### REQUIRED ACTION
Reproduce each of the following items without alteration, omitting the pictures from your response.

### DATA EXTRACTS
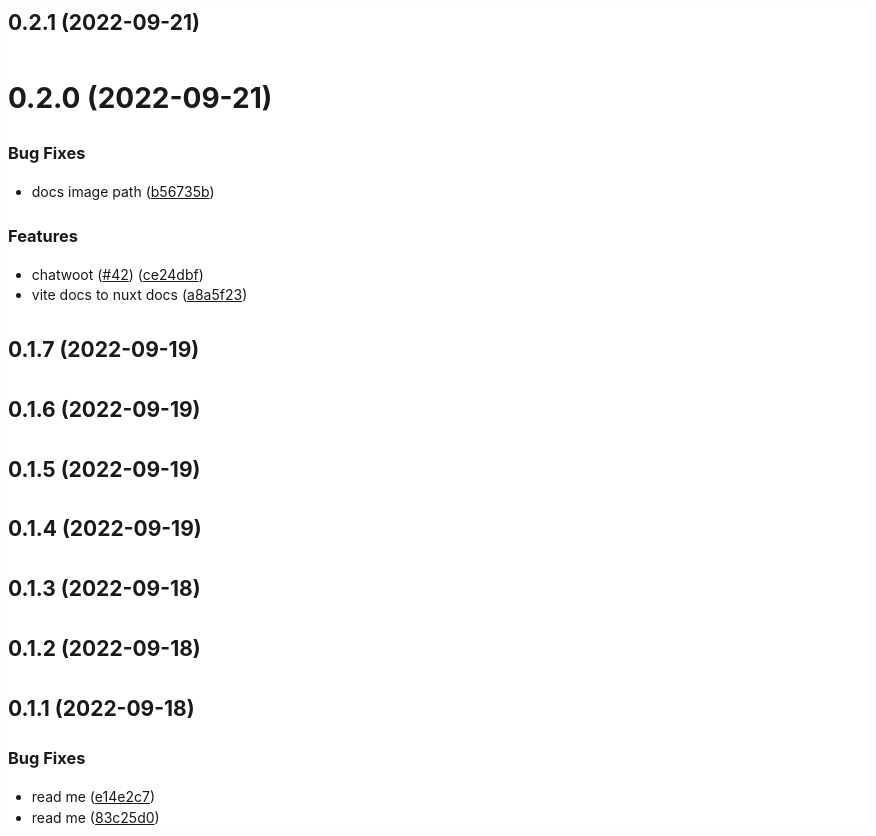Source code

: 

## 0.2.1 (2022-09-21)



# 0.2.0 (2022-09-21)


### Bug Fixes

* docs image path ([b56735b](https://github.com/huntersofbook/huntersofbook/commit/b56735b175b51236368ab1b0de8352b2f6351991))


### Features

* chatwoot ([#42](https://github.com/huntersofbook/huntersofbook/issues/42)) ([ce24dbf](https://github.com/huntersofbook/huntersofbook/commit/ce24dbfa46e71d2d17ebe36fe1781ad0900db8a0))
* vite docs to nuxt docs ([a8a5f23](https://github.com/huntersofbook/huntersofbook/commit/a8a5f23b3046808e349cebe532a44a0e863e4f8b))



## 0.1.7 (2022-09-19)



## 0.1.6 (2022-09-19)



## 0.1.5 (2022-09-19)



## 0.1.4 (2022-09-19)



## 0.1.3 (2022-09-18)



## 0.1.2 (2022-09-18)



## 0.1.1 (2022-09-18)


### Bug Fixes

* read me ([e14e2c7](https://github.com/huntersofbook/huntersofbook/commit/e14e2c7b7e181afc12f9520048df13176881fa88))
* read me ([83c25d0](https://github.com/huntersofbook/huntersofbook/commit/83c25d05c8820d82fce604b137e26af55e6dc1a1))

### ANSWER
Source code

: 

## 0.2.1 (2022-09-21)



# 0.2.0 (2022-09-21)


### Bug Fixes

* docs image path ([b56735b](https://github.com/huntersofbook/huntersofbook/commit/b56735b175b51236368ab1b0de8352b2f6351991))


### Features

* chatwoot ([#42](https://github.com/huntersofbook/huntersofbook/issues/42)) ([ce24dbf](https://github.com/huntersofbook/huntersofbook/commit/ce24dbfa46e71d2d17ebe36fe1781ad0900db8a0))
* vite docs to nuxt docs ([a8a5f23](https://github.com/huntersofbook/huntersofbook/commit/a8a5f23b3046808e349cebe532a44a0e863e4f8b))



## 0.1.7 (2022-09-19)



## 0.1.6 (2022-09-19)



## 0.1.5 (2022-09-19)



## 0.1.4 (2022-09-19)



## 0.1.3 (2022-09-18)



## 0.1.2 (2022-09-18)



## 0.1.1 (2022-09-18)


### Bug Fixes

* read me ([e14e2c7](https://github.com/huntersofbook/huntersofbook/commit/e14e2c7b7e181afc12f9520048df13176881fa88))
* read me ([83c25d0](https://github.com/huntersofbook/huntersofbook/commit/83c25d05c8820d82fce604b137e26af55e6dc1a1))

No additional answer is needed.